Degirmenci M., Ozdemir M., İzci E., Akan A.

IRBM, vol.43, no.5, pp.422-433, 2022 (SCI-Expanded) identifier

  • Publication Type: Article / Article
  • Volume: 43 Issue: 5
  • Publication Date: 2022
  • Doi Number: 10.1016/j.irbm.2021.04.002
  • Journal Name: IRBM
  • Journal Indexes: Science Citation Index Expanded (SCI-EXPANDED), Scopus, EMBASE
  • Page Numbers: pp.422-433
  • Keywords: Arrhythmia, Classification, Convolutional neural networks, Deep learning, Electrocardiogram
  • Kütahya Health Sciences University Affiliated: No


Background: Electrocardiogram (ECG) is a method of recording the electrical activity of the heart and it provides a diagnostic means for heart-related diseases. Arrhythmia is any irregularity of the heartbeat that causes an abnormality in the heart rhythm. Early detection of arrhythmia has great importance to prevent many diseases. Manual analysis of ECG recordings is not practical for quickly identifying arrhythmias that may cause sudden deaths. Hence, many studies have been presented to develop computer-aided-diagnosis (CAD) systems to automatically identify arrhythmias. Methods: This paper proposes a novel deep learning approach to identify arrhythmias in ECG signals. The proposed approach identifies arrhythmia classes using Convolutional Neural Network (CNN) trained by two-dimensional (2D) ECG beat images. Firstly, ECG signals, which consist of 5 different arrhythmias, are segmented into heartbeats which are transformed into 2D grayscale images. Afterward, the images are used as input for training a new CNN architecture to classify heartbeats. Results: The experimental results show that the classification performance of the proposed approach reaches an overall accuracy of 99.7%, sensitivity of 99.7%, and specificity of 99.22% in the classification of five different ECG arrhythmias. Further, the proposed CNN architecture is compared to other popular CNN architectures such as LeNet and ResNet-50 to evaluate the performance of the study.
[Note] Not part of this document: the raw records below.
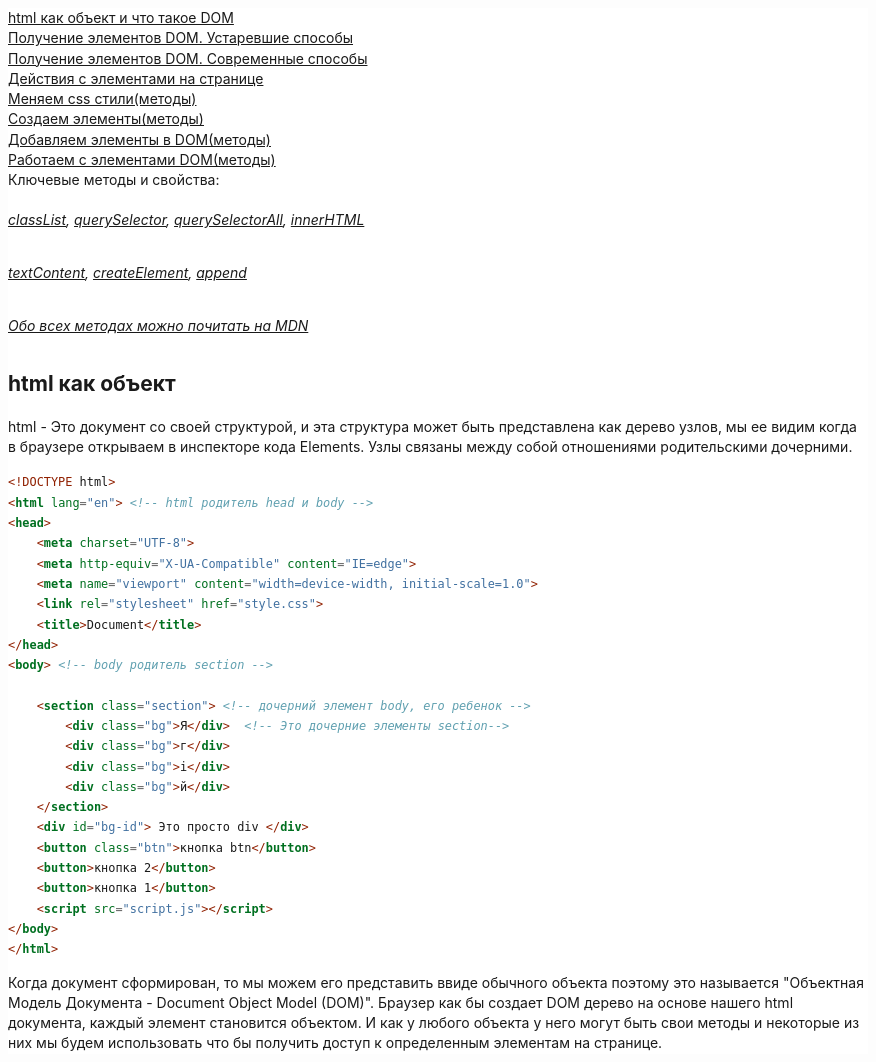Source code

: [html как объект и что такое DOM](#DOM)<br>
[Получение элементов DOM. Устаревшие способы](#domStary)<br>
[Получение элементов DOM. Современные способы](#newDOM)<br>
[Действия с элементами на странице](#elementsPage)<br>
[Меняем css стили(методы)](#css)<br>
[Создаем элементы(методы)](#create)<br>
[Добавляем элементы в DOM(методы)](#addElements)<br>
[Работаем с элементами DOM(методы)](#workDOM)<br>
Ключевые методы и свойства:
###### [classList](#classList), [querySelector](#querySelector), [querySelectorAll](#querySelectorAll), [innerHTML](#innerHTML)<br>
###### [textContent](#textContent), [createElement](#createElement), [append](#append)
###### [Обо всех методах можно почитать на MDN](https://developer.mozilla.org/ru/docs/Web/API/Document_Object_Model)<br>
## <a name ='DOM'> html как объект </a> ##
html - Это документ со своей структурой, и эта структура может быть представлена как дерево узлов, мы ее видим когда в браузере открываем в инспекторе кода Elements. Узлы связаны между собой отношениями родительскими дочерними.

```html
<!DOCTYPE html>
<html lang="en"> <!-- html родитель head и body -->
<head>
    <meta charset="UTF-8">
    <meta http-equiv="X-UA-Compatible" content="IE=edge">
    <meta name="viewport" content="width=device-width, initial-scale=1.0">
    <link rel="stylesheet" href="style.css">
    <title>Document</title>
</head>
<body> <!-- body родитель section -->
    
    <section class="section"> <!-- дочерний элемент body, его ребенок -->
        <div class="bg">Я</div>  <!-- Это дочерние элементы section-->
        <div class="bg">г</div>
        <div class="bg">i</div>
        <div class="bg">й</div> 
    </section>
    <div id="bg-id"> Это просто div </div>
    <button class="btn">кнопка btn</button>
    <button>кнопка 2</button>
    <button>кнопка 1</button>
    <script src="script.js"></script>
</body>
</html>
```
Когда документ сформирован, то мы можем его представить ввиде обычного объекта поэтому это называется "Объектная Модель Документа - Document Object Model (DOM)". Браузер как бы создает DOM дерево на основе нашего html документа, каждый элемент становится объектом.
И как у любого объекта у него могут быть свои методы и некоторые из них мы будем использовать что бы получить доступ к определенным элементам на странице.<br>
Conclusions: Test results demonstrate that the deep network trained by ECG images provides outstanding classification performance of arrhythmic ECG signals and outperforms similar network architectures. Moreover, the proposed method has lower computational costs compared to existing methods and is more suitable for mobile device-based diagnosis systems as it does not involve any complex preprocessing process. Hence, the proposed approach provides a simple and robust automatic cardiac arrhythmia detection scheme for the classification of ECG arrhythmias.